▽

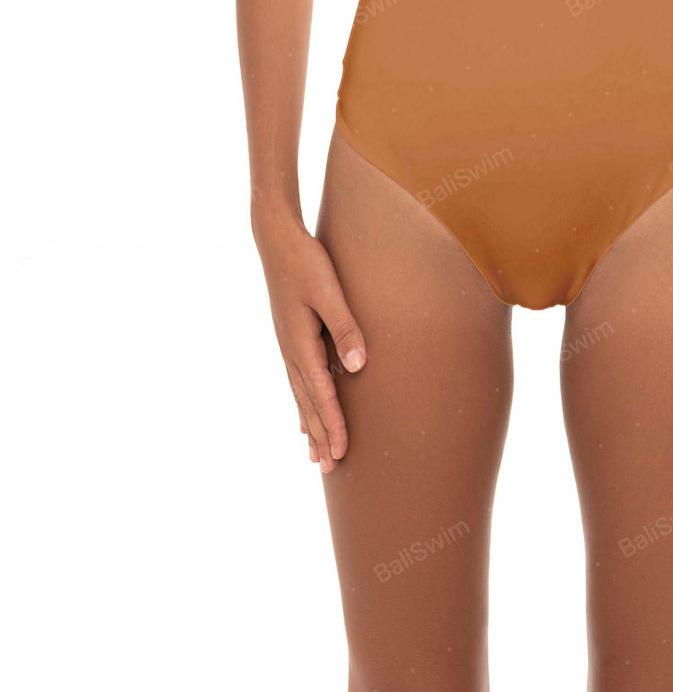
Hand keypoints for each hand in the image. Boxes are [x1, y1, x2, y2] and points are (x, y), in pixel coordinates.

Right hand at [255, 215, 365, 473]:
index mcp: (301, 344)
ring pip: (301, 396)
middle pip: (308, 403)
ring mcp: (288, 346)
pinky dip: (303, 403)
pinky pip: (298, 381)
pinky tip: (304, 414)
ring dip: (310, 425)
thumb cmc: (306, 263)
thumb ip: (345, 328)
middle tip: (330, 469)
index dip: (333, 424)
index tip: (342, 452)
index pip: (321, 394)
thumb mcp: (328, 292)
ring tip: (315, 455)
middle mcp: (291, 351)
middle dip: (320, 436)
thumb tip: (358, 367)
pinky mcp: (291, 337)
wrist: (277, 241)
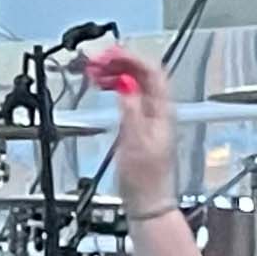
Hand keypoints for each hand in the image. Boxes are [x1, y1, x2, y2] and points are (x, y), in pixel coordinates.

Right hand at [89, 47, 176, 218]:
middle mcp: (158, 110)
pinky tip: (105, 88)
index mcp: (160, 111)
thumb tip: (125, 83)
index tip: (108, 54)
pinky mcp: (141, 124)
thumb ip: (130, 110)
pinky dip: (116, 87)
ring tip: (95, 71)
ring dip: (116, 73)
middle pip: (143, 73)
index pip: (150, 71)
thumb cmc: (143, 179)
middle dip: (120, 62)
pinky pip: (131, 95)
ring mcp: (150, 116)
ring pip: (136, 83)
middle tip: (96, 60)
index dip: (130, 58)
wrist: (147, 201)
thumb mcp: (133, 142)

△

PROBLEM DETAILS
Wherever the word "index" appears in a line of the data above, copy that line.

ANSWER BOX
index mcp: (301, 344)
index dip: (333, 424)
index tip: (342, 452)
index pip: (321, 394)
index mcp: (160, 111)
index tip: (108, 54)
index pip: (150, 71)
index dip: (130, 58)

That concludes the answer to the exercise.